■ Instructions to follow: Set the data down again, exactly as it reads, but without the pictures.

■ Records excerpted from a collection:
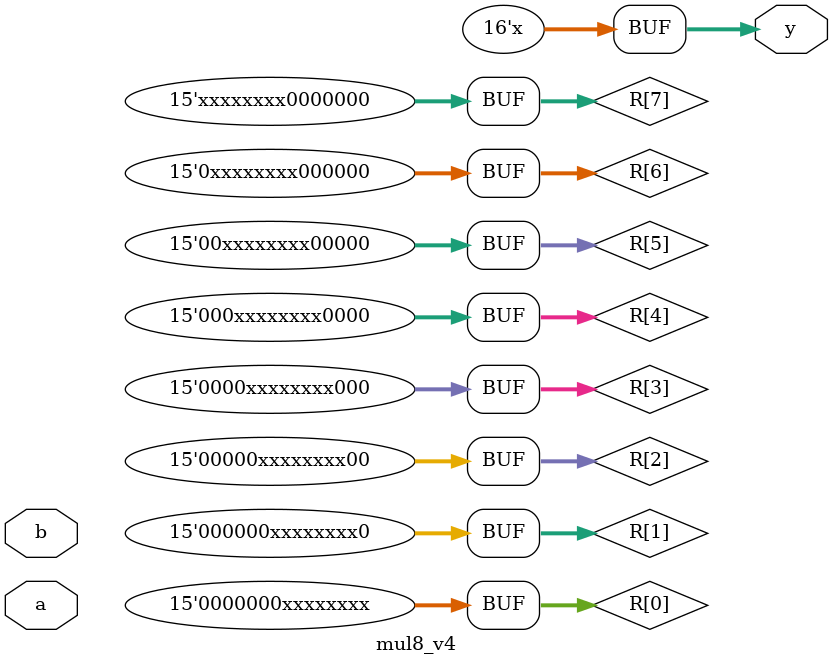
<source format=v>
module mul8_v4 (input [7:0] a,b, output [15:0] y);

	genvar i,j;
	wire [7:0]p[0:7];
	//wire [7:0] p[0];
	//wire [7:0] p[1]
	//wire [7:0] p[2]
	//wire [7:0] p[3]
	//wire [7:0] p[4]..
	
	
	//the block outside the alwaus is generator block
	
	for(i=0;i<8;i=i+1)	begin
		for (j=0;j<8;j=j+1) begin
			and Gij	(p[i][j],a[i],b[j]);
		end
	end
	
	
	wire [14:0] R[0:7];;
	
	assign R[0] = {7'b0000000,p[0]};
	assign R[1] = {6'b000000,p[1],1'b0};
	assign R[2] = {5'b00000,p[2],2'b00};
	assign R[3] = {4'b0000,p[3],3'b00};
	assign R[4] = {3'b00,p[4],4'b0000};
	assign R[5] = {2'b00,p[5],5'b00000};
	assign R[6] = {1'b0,p[6],6'b000000};
	assign R[7] = {p[7],7'b0000000};
	
	assign y=R[0]+R[1]+R[2]+R[3]+R[4]+R[5]+R[6]+R[7];
endmodule
			
</source>
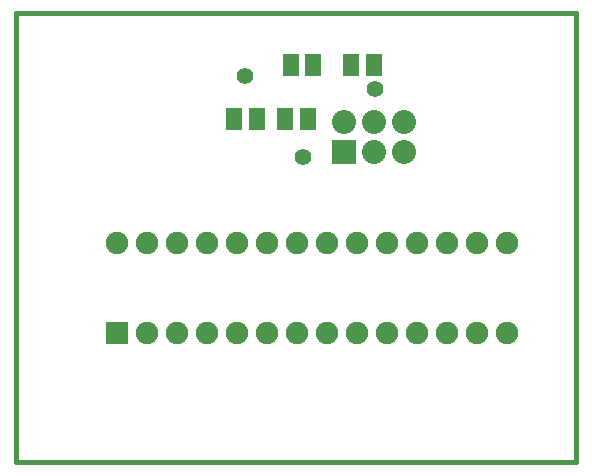
<source format=gts>
G04 (created by PCBNEW-RS274X (2010-00-09 BZR 23xx)-stable) date Sun 16 Oct 2011 03:02:59 PM EDT*
G01*
G70*
G90*
%MOIN*%
G04 Gerber Fmt 3.4, Leading zero omitted, Abs format*
%FSLAX34Y34*%
G04 APERTURE LIST*
%ADD10C,0.006000*%
%ADD11C,0.015000*%
%ADD12C,0.075000*%
%ADD13R,0.075000X0.075000*%
%ADD14R,0.080000X0.080000*%
%ADD15C,0.080000*%
%ADD16R,0.055000X0.075000*%
%ADD17C,0.055000*%
G04 APERTURE END LIST*
G54D10*
G54D11*
X25260Y-21640D02*
X25270Y-21640D01*
X25260Y-36610D02*
X25260Y-21640D01*
X43910Y-36610D02*
X25260Y-36610D01*
X43910Y-21630D02*
X43910Y-36610D01*
X25280Y-21630D02*
X43910Y-21630D01*
G54D12*
X29600Y-32300D03*
X30600Y-32300D03*
X31600Y-32300D03*
X32600Y-32300D03*
X33600Y-32300D03*
X34600Y-32300D03*
X35600Y-32300D03*
X36600Y-32300D03*
X37600Y-32300D03*
X38600Y-32300D03*
X39600Y-32300D03*
X40600Y-32300D03*
X41600Y-32300D03*
G54D13*
X28600Y-32300D03*
G54D12*
X41600Y-29300D03*
X40600Y-29300D03*
X39600Y-29300D03*
X38600Y-29300D03*
X37600Y-29300D03*
X36600Y-29300D03*
X35600Y-29300D03*
X34600Y-29300D03*
X33600Y-29300D03*
X32600Y-29300D03*
X31600Y-29300D03*
X30600Y-29300D03*
X29600Y-29300D03*
X28600Y-29300D03*
G54D14*
X36190Y-26250D03*
G54D15*
X36190Y-25250D03*
X37190Y-26250D03*
X37190Y-25250D03*
X38190Y-26250D03*
X38190Y-25250D03*
G54D16*
X34975Y-25180D03*
X34225Y-25180D03*
X37175Y-23370D03*
X36425Y-23370D03*
X33265Y-25170D03*
X32515Y-25170D03*
X35155Y-23380D03*
X34405Y-23380D03*
G54D17*
X32880Y-23730D03*
X37210Y-24180D03*
X34800Y-26430D03*
M02*

</source>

■ Answer space:
<source format=v>
module mul8_v4 (input [7:0] a,b, output [15:0] y);

	genvar i,j;
	wire [7:0]p[0:7];
	//wire [7:0] p[0];
	//wire [7:0] p[1]
	//wire [7:0] p[2]
	//wire [7:0] p[3]
	//wire [7:0] p[4]..
	
	
	//the block outside the alwaus is generator block
	
	for(i=0;i<8;i=i+1)	begin
		for (j=0;j<8;j=j+1) begin
			and Gij	(p[i][j],a[i],b[j]);
		end
	end
	
	
	wire [14:0] R[0:7];;
	
	assign R[0] = {7'b0000000,p[0]};
	assign R[1] = {6'b000000,p[1],1'b0};
	assign R[2] = {5'b00000,p[2],2'b00};
	assign R[3] = {4'b0000,p[3],3'b00};
	assign R[4] = {3'b00,p[4],4'b0000};
	assign R[5] = {2'b00,p[5],5'b00000};
	assign R[6] = {1'b0,p[6],6'b000000};
	assign R[7] = {p[7],7'b0000000};
	
	assign y=R[0]+R[1]+R[2]+R[3]+R[4]+R[5]+R[6]+R[7];
endmodule
			
</source>
<source format=gts>
G04 (created by PCBNEW-RS274X (2010-00-09 BZR 23xx)-stable) date Sun 16 Oct 2011 03:02:59 PM EDT*
G01*
G70*
G90*
%MOIN*%
G04 Gerber Fmt 3.4, Leading zero omitted, Abs format*
%FSLAX34Y34*%
G04 APERTURE LIST*
%ADD10C,0.006000*%
%ADD11C,0.015000*%
%ADD12C,0.075000*%
%ADD13R,0.075000X0.075000*%
%ADD14R,0.080000X0.080000*%
%ADD15C,0.080000*%
%ADD16R,0.055000X0.075000*%
%ADD17C,0.055000*%
G04 APERTURE END LIST*
G54D10*
G54D11*
X25260Y-21640D02*
X25270Y-21640D01*
X25260Y-36610D02*
X25260Y-21640D01*
X43910Y-36610D02*
X25260Y-36610D01*
X43910Y-21630D02*
X43910Y-36610D01*
X25280Y-21630D02*
X43910Y-21630D01*
G54D12*
X29600Y-32300D03*
X30600Y-32300D03*
X31600Y-32300D03*
X32600Y-32300D03*
X33600Y-32300D03*
X34600Y-32300D03*
X35600Y-32300D03*
X36600Y-32300D03*
X37600Y-32300D03*
X38600Y-32300D03*
X39600Y-32300D03*
X40600Y-32300D03*
X41600Y-32300D03*
G54D13*
X28600Y-32300D03*
G54D12*
X41600Y-29300D03*
X40600Y-29300D03*
X39600Y-29300D03*
X38600Y-29300D03*
X37600Y-29300D03*
X36600Y-29300D03*
X35600Y-29300D03*
X34600Y-29300D03*
X33600Y-29300D03*
X32600Y-29300D03*
X31600Y-29300D03*
X30600Y-29300D03*
X29600Y-29300D03*
X28600Y-29300D03*
G54D14*
X36190Y-26250D03*
G54D15*
X36190Y-25250D03*
X37190Y-26250D03*
X37190Y-25250D03*
X38190Y-26250D03*
X38190Y-25250D03*
G54D16*
X34975Y-25180D03*
X34225Y-25180D03*
X37175Y-23370D03*
X36425Y-23370D03*
X33265Y-25170D03*
X32515Y-25170D03*
X35155Y-23380D03*
X34405Y-23380D03*
G54D17*
X32880Y-23730D03*
X37210Y-24180D03*
X34800Y-26430D03*
M02*

</source>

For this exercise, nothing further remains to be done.